THE TASK:
In the data below, which lines contain "версии"? List them by copying each one.

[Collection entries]
#####

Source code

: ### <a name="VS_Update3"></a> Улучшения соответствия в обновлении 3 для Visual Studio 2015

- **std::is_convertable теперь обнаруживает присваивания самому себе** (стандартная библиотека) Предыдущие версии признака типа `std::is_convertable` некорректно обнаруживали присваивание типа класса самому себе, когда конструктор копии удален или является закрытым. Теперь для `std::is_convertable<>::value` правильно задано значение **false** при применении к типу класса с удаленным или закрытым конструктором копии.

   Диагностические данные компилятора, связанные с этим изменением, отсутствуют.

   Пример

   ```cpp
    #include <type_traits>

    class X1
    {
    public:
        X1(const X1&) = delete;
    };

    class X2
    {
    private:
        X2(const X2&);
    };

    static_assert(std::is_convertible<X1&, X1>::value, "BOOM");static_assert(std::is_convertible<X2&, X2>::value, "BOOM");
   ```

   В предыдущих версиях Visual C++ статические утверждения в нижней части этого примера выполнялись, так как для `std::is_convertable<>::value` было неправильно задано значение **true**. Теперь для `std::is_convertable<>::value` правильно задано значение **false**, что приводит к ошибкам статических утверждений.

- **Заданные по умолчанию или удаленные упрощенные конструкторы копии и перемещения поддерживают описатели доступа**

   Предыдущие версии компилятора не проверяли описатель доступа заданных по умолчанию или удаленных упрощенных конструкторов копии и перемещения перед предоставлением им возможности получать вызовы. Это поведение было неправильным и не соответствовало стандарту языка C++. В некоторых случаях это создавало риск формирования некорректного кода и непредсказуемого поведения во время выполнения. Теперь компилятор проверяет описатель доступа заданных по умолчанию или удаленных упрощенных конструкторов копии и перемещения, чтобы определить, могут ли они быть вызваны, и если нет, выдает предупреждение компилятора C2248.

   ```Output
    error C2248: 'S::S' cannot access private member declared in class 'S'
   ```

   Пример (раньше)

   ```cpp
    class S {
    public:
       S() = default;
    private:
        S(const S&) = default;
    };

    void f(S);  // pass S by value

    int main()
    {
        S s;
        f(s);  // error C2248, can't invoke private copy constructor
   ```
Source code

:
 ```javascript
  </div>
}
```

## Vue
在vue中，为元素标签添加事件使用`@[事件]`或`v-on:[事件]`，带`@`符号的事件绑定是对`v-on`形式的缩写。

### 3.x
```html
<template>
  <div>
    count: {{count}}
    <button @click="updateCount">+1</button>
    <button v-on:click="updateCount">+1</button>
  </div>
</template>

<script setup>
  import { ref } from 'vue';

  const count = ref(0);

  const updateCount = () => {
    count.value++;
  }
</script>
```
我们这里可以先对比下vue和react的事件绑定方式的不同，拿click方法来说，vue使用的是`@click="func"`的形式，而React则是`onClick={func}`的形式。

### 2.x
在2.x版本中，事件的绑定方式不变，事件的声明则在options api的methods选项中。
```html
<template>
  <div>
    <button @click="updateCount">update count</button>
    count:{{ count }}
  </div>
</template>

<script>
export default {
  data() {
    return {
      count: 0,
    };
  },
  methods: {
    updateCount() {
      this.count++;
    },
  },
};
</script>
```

#####

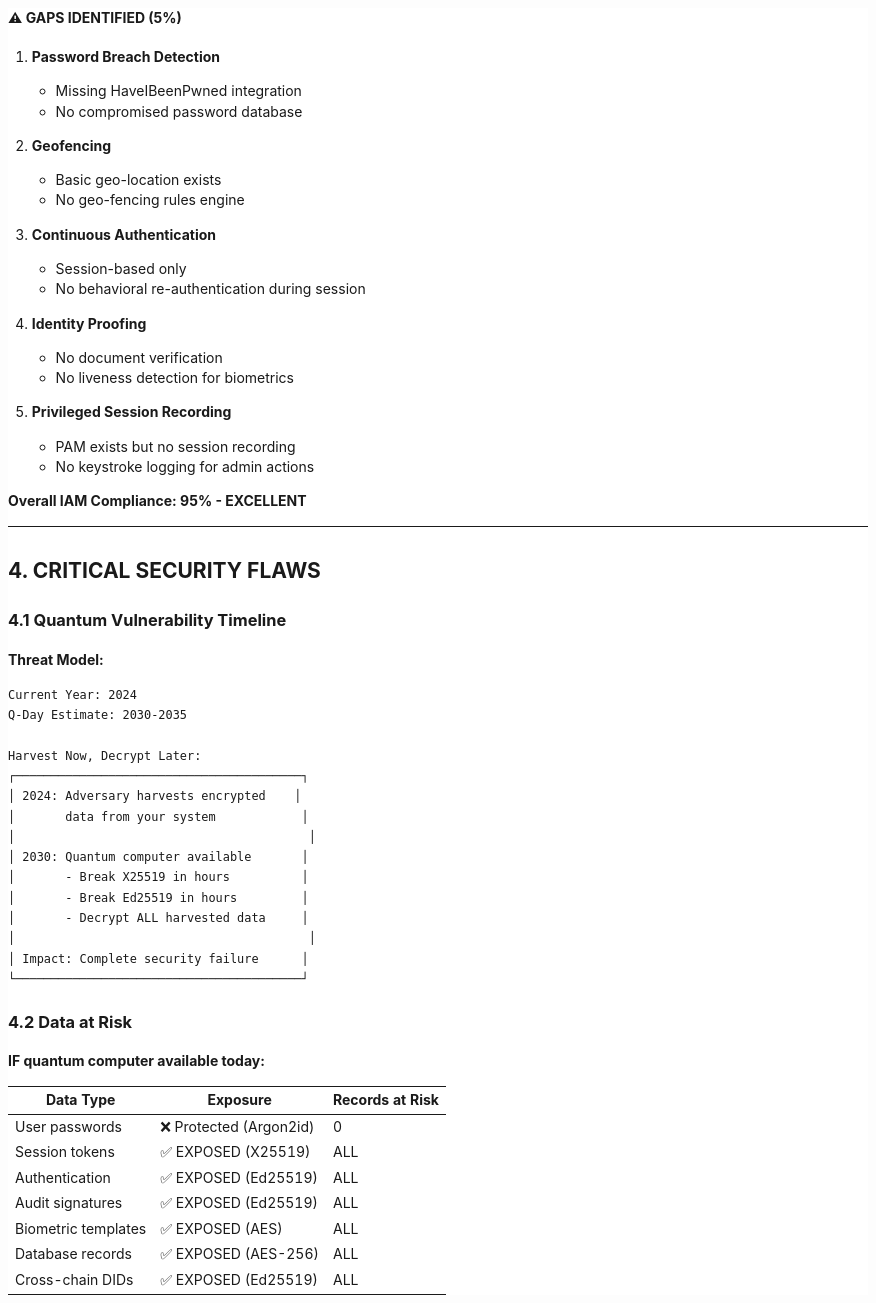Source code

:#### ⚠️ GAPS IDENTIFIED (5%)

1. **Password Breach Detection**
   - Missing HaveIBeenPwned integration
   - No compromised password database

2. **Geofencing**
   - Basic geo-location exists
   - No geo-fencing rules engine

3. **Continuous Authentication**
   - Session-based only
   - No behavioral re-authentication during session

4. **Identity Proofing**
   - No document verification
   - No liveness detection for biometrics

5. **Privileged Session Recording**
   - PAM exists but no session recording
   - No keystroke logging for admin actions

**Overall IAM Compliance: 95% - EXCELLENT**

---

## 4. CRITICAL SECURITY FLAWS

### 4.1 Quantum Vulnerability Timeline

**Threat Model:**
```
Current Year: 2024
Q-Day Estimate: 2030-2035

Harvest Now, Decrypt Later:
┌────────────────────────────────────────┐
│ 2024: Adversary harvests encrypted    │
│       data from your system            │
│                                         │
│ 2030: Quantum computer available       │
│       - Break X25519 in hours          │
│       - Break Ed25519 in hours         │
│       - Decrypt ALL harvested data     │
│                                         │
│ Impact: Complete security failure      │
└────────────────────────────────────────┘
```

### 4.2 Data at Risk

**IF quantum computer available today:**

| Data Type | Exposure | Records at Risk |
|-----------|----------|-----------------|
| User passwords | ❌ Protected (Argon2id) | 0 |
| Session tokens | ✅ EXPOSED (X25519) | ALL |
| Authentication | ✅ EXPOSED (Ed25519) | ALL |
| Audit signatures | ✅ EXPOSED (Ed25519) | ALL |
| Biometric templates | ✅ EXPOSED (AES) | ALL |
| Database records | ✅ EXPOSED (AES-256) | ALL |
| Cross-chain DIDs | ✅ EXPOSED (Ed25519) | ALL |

#####

TASK ANSWER:
- **std::is_convertable теперь обнаруживает присваивания самому себе** (стандартная библиотека) Предыдущие версии признака типа `std::is_convertable` некорректно обнаруживали присваивание типа класса самому себе, когда конструктор копии удален или является закрытым. Теперь для `std::is_convertable<>::value` правильно задано значение **false** при применении к типу класса с удаленным или закрытым конструктором копии.
   Предыдущие версии компилятора не проверяли описатель доступа заданных по умолчанию или удаленных упрощенных конструкторов копии и перемещения перед предоставлением им возможности получать вызовы. Это поведение было неправильным и не соответствовало стандарту языка C++. В некоторых случаях это создавало риск формирования некорректного кода и непредсказуемого поведения во время выполнения. Теперь компилятор проверяет описатель доступа заданных по умолчанию или удаленных упрощенных конструкторов копии и перемещения, чтобы определить, могут ли они быть вызваны, и если нет, выдает предупреждение компилятора C2248.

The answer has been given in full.